Dr. Turner brings the family’s sentimental old silver Christmas tree to the surgery as a gift to the Holliers. Tim calls asking what happened to their tree adding that Angela is broken hearted. Patrick reminds them they already have a tree, and so much more.
As the nuns consider the candidates for their new leadership, Sister Julienne and Shelagh are busy delivering Lena’s baby. The scared young woman wants to get good marks like she was never able to do on the farm. She also believes it was Julienne holding her brother’s hand on the day Lena left Poplar for the orphanage. She always felt he’d be alright. When her baby boy is finally born, he’s perfect and completely hers. She names him Billy, after her brother.
Shelagh resumes her detective work by calling the surgery for records on Lena and Billy from before the war. She also procures as many angel and animal costumes as Violet Buckle can rustle up so the orphans can put on their own nativity play.
Voting day finally arrives and the Sisters cast their ballots. Afterwards, Julienne and Shelagh take May to the beach. Julienne wants to do something of her choosing, i.e. sneak a ciggie. They are just about to light up when the bells ring calling them back for the results. To Julienne’s relief, Sister Mildred is chosen as the Superior and in her first official act as spiritual leader she requests Sister Winifred remain at the Mother House to work in the orphanage. She will send two more Sisters to Poplar to help Julienne in due course.
The Turners, Trixie, Valerie, Fred and his family pack up both costumes and donkey and head to the Mother House. Miss Higgins is close behind with Lena’s brother, Billy. He tells Lena he did well in school, got a job in weights and measures and married a girl from the typing pool. He has no kids, but it's a nice life all the same. Billy tries to comfort his weeping sister and she reminds him that if she doesn’t stop crying, the bus won’t go. He wants Lena and the baby to come home with him. (Yeah, I cried at this part. You?)

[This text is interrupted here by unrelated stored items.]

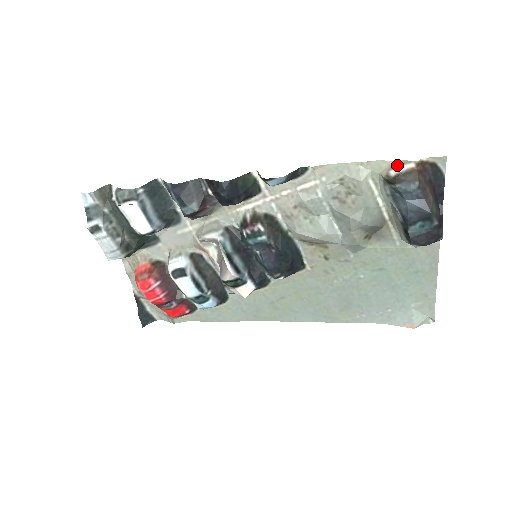
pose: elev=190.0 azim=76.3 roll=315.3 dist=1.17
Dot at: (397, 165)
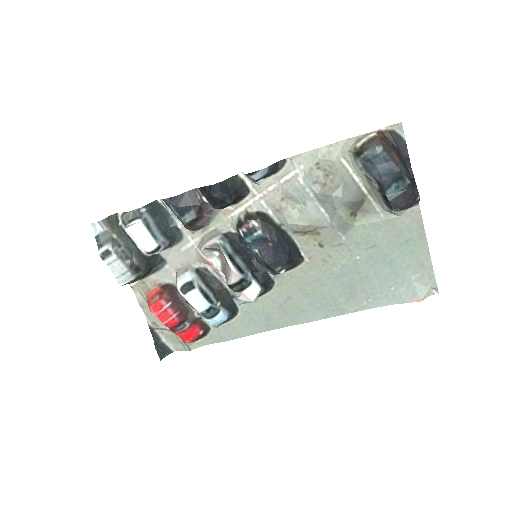
Dot at: (361, 138)
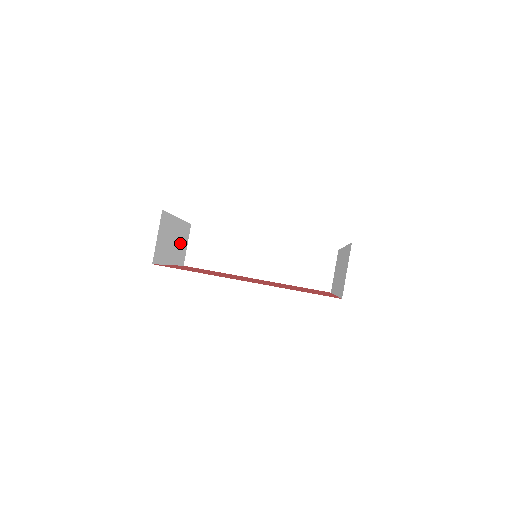
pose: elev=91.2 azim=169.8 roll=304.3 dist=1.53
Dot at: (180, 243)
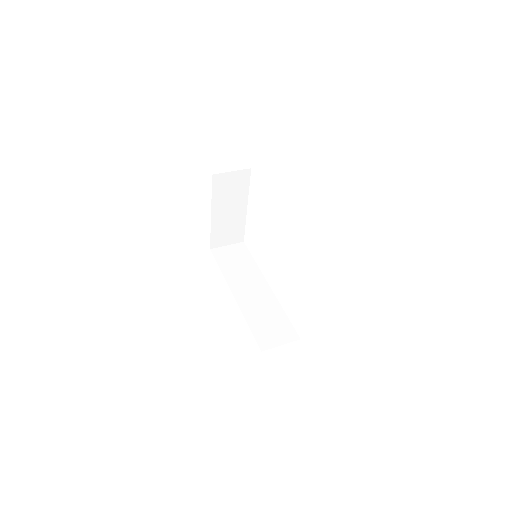
Dot at: (228, 227)
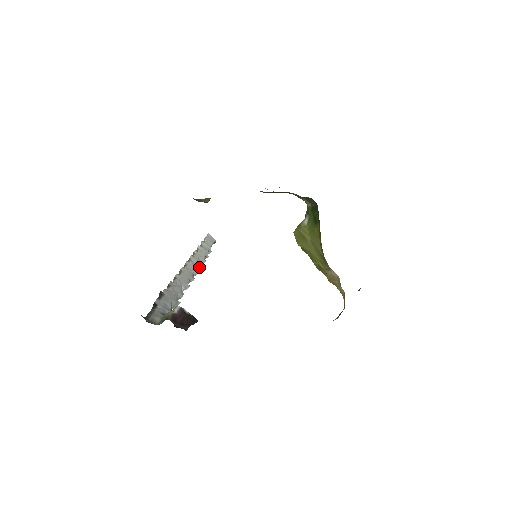
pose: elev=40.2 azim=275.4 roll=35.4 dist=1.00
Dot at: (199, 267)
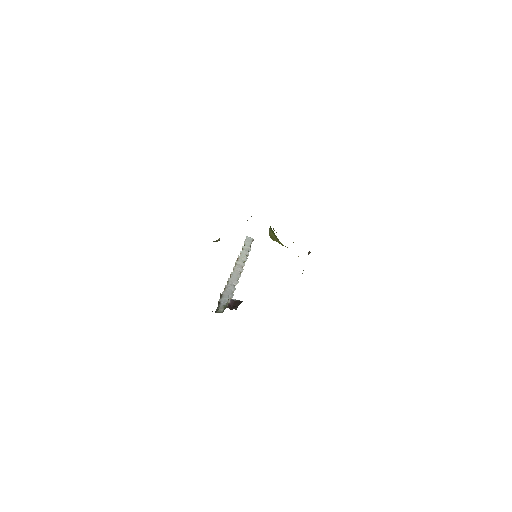
Dot at: (243, 265)
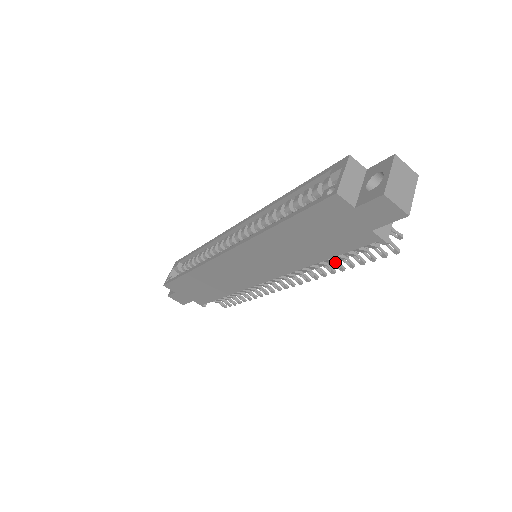
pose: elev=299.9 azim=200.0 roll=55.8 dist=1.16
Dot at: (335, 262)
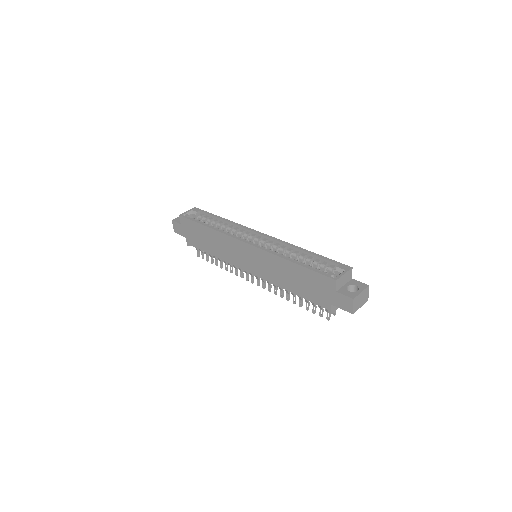
Dot at: (295, 297)
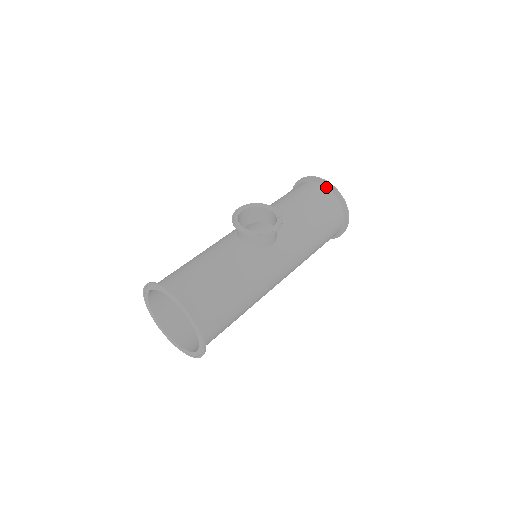
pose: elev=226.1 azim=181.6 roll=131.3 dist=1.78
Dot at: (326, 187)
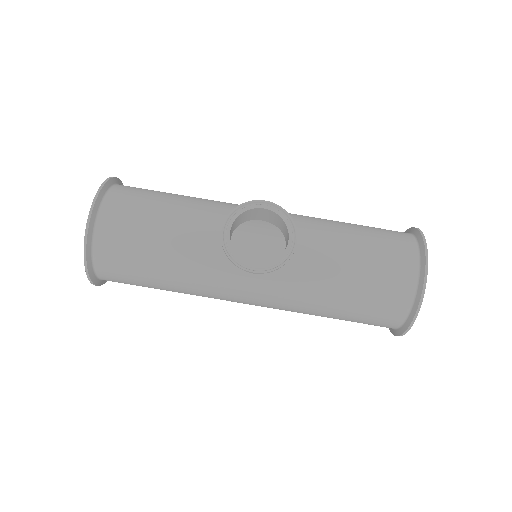
Dot at: (418, 279)
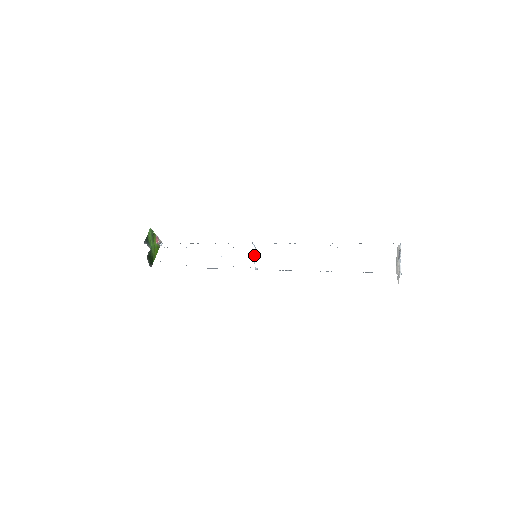
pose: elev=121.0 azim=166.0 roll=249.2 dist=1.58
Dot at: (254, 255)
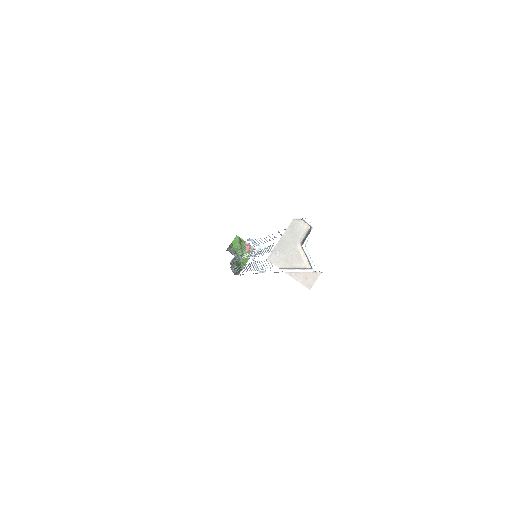
Dot at: occluded
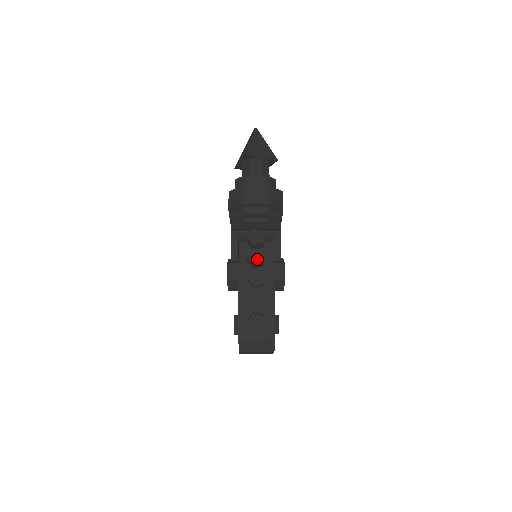
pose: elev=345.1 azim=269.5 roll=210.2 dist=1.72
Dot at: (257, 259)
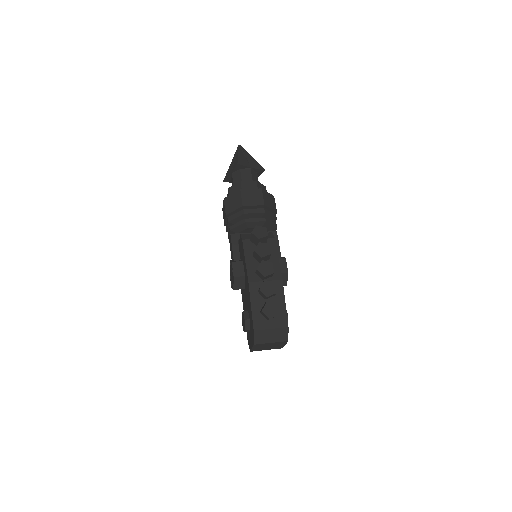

And as if we didn’t know, the Turner family is about to grow as well. Shelagh suggests fostering May until she can go with her adoptive family. Patrick agrees that they have plenty and they are always expanding.

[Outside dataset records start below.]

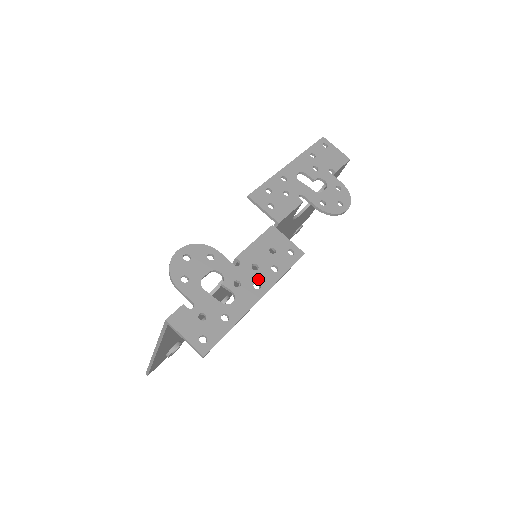
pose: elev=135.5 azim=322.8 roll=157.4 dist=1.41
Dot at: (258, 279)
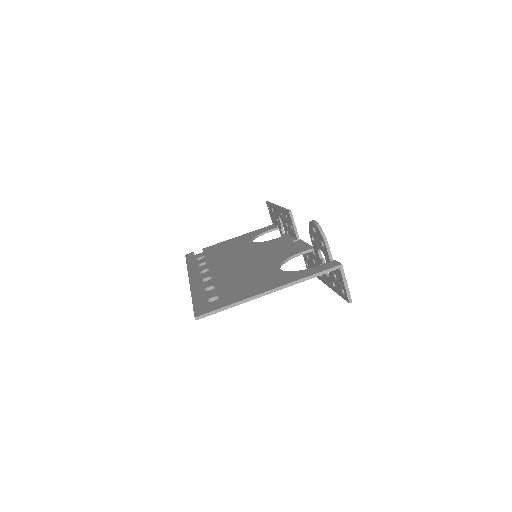
Dot at: occluded
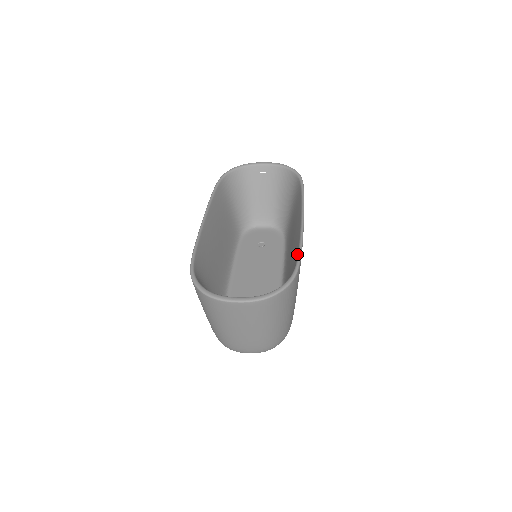
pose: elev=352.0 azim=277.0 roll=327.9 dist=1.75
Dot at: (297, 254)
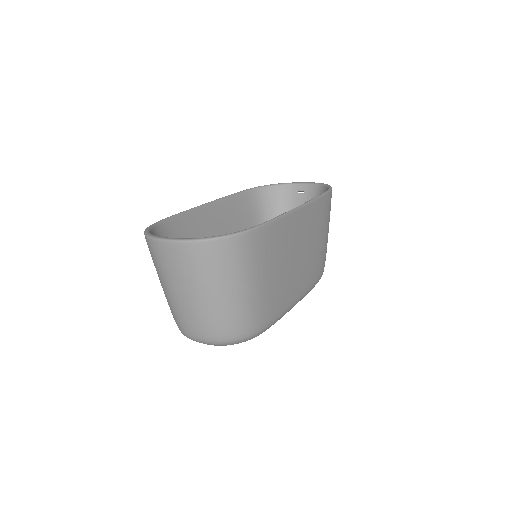
Dot at: occluded
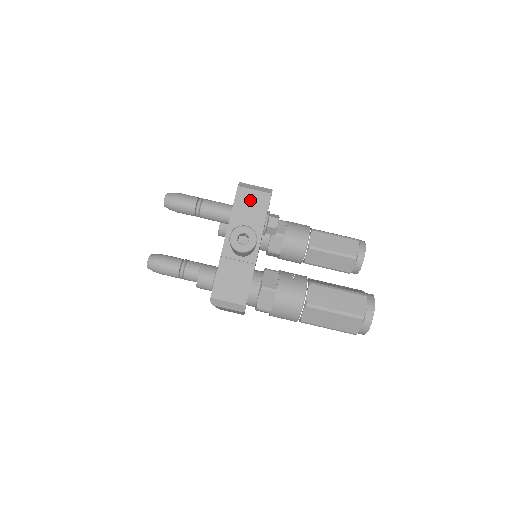
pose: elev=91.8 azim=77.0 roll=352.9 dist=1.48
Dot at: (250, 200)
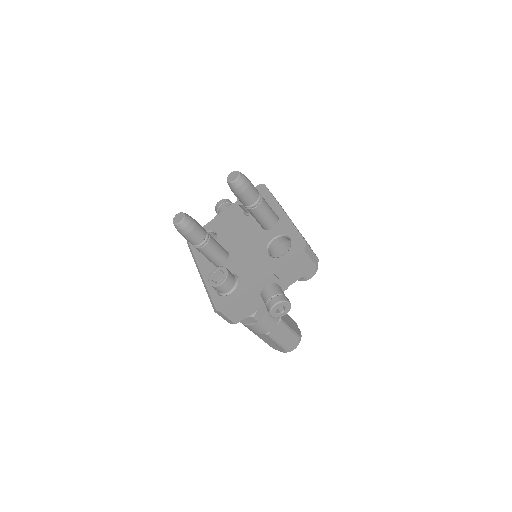
Dot at: (302, 264)
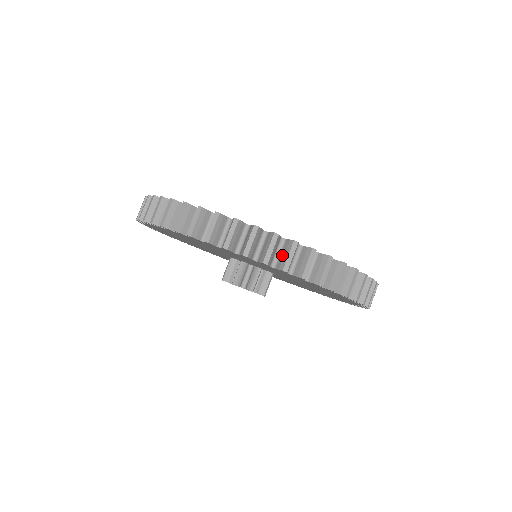
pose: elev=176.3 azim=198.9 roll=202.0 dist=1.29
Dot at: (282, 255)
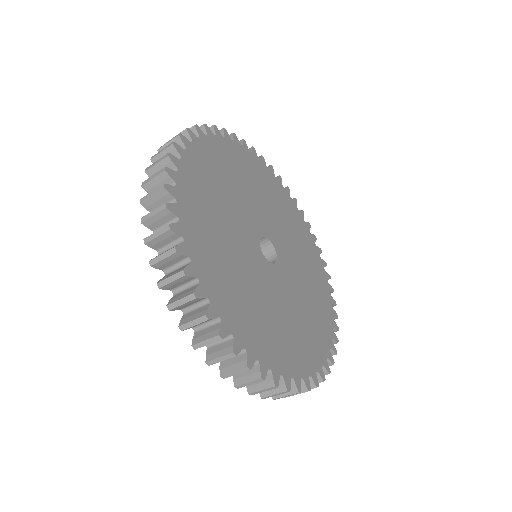
Dot at: occluded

The Poplar contingent returns from the Mother House, just in time for Christmas. When they enter the convent, they find Lucille’s church friends in the chapel belting out "Hark! The Herald Angels Sing". She invited them over because she didn’t want Sister Monica Joan to celebrate this holy day alone. Ah, the beauty of interdenominational harmony!
So it looks as though we won't be seeing Sister Winifred much in the coming season, but we'll be gaining two new Sisters in her place. From what I've read, it will be Sisters Hilda and Frances. We've also been told Tom Hereward is with Barbara's dad in New Guinea so we won't be seeing him around Poplar this year. Are you happy Sister Julienne wasn't elected the new Mother Superior? That Trixie is back and as fashionable as ever? Let's chat about the special and your hopes for the new season to come in the spring of 2019.